Task objective: Only the lines from the one with "left knee: (622, 712)" through the end of the data are wanted, copied exactly.
########################################
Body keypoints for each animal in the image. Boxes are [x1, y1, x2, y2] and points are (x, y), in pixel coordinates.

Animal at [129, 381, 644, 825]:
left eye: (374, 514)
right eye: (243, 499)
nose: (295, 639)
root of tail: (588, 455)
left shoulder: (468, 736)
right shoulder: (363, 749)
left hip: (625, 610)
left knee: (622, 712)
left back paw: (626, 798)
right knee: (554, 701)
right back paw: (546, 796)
########################################
Exercise response:
left knee: (622, 712)
left back paw: (626, 798)
right knee: (554, 701)
right back paw: (546, 796)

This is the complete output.